Der amtierende Gouverneur von Kundus, Hamdullah Daneschi. Foto: dpa

Der Fall von Kundus hat die Nato aufgeschreckt. Erstmals haben die Taliban für wenige Tage eine Provinzhauptstadt in Afghanistan erobert. Der Gouverneur ruft nun um Hilfe.

Kundus - Nach der Taliban-Offensive in Kundus hat der amtierende Gouverneur die Rückkehr der Bundeswehr in die Unruheprovinz gefordert. „Wir machen sie nicht für den Fall von Kundus verantwortlich, aber wir sind enttäuscht darüber, dass sie uns alleine gelassen haben“, sagte Hamdullah Daneschi der Deutschen Presse-Agentur am Telefon. „Wir würden uns sehr wünschen, dass die Deutschen zurückkommen.“

Amnesty International warf den Taliban Morde, Vergewaltigungen und Entführungen nach der Eroberung von Kundus vor. Im Osten Afghanistans kamen beim Absturz eines Militär-Transportflugzeugs sechs US-Soldaten und fünf Zivilisten ums Leben. Die radikalislamischen Taliban behaupteten, den Flieger abgeschossen zu haben.

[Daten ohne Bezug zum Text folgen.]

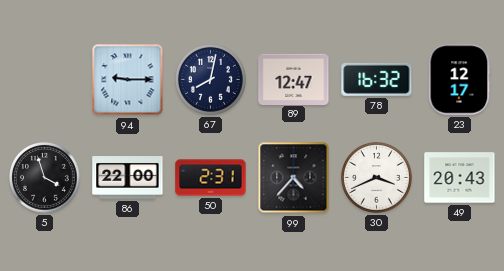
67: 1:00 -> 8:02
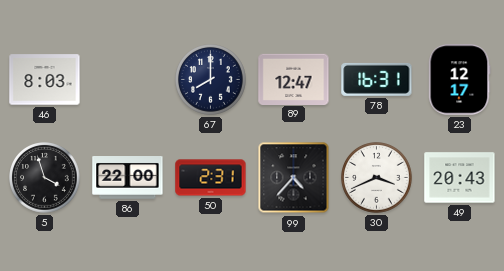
46: none -> 8:03
94: 9:15 -> none
67: 8:02 -> 8:00
78: 16:32 -> 16:31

Die Aufständischen hatten Kundus Anfang der Woche erobert, wurden am Donnerstag aber wieder von Regierungstruppen vertrieben. Die Bundeswehr war vor zwei Jahren aus der Provinz abgezogen. Rund 700 deutschen Soldaten sind 150 Kilometer entfernt in Masar-i-Scharif stationiert.

„Wir haben den Deutschen mehrfach gesagt, dass wir sehr besorgt über ihren Abzug sind“, sagte Daneschi. „Wir wussten, dass wir die Lage nicht alleine würden kontrollieren können. Aber sie haben uns alleine gelassen. Die Entscheidung, aus Kundus abzuziehen, war verfrüht.“

Daneschi erhob auch Vorwürfe gegen die Zentralregierung von Präsident Aschraf Ghani in Kabul. „Warum hat die Regierung nicht aufgepasst, als wir unsere Sorgen ausgedrückt haben?“

Amnesty forderte einen Sicherheitskorridor, damit Zivilisten die Stadt verlassen könnten. Zudem müssten Hilfsorganisationen besseren Zugang zu den Opfern bekommen. Die Hilfsorganisation Ärzte ohne Grenzen beklagte eine schlechte Versorgung der Krankenhäuser in der Stadt.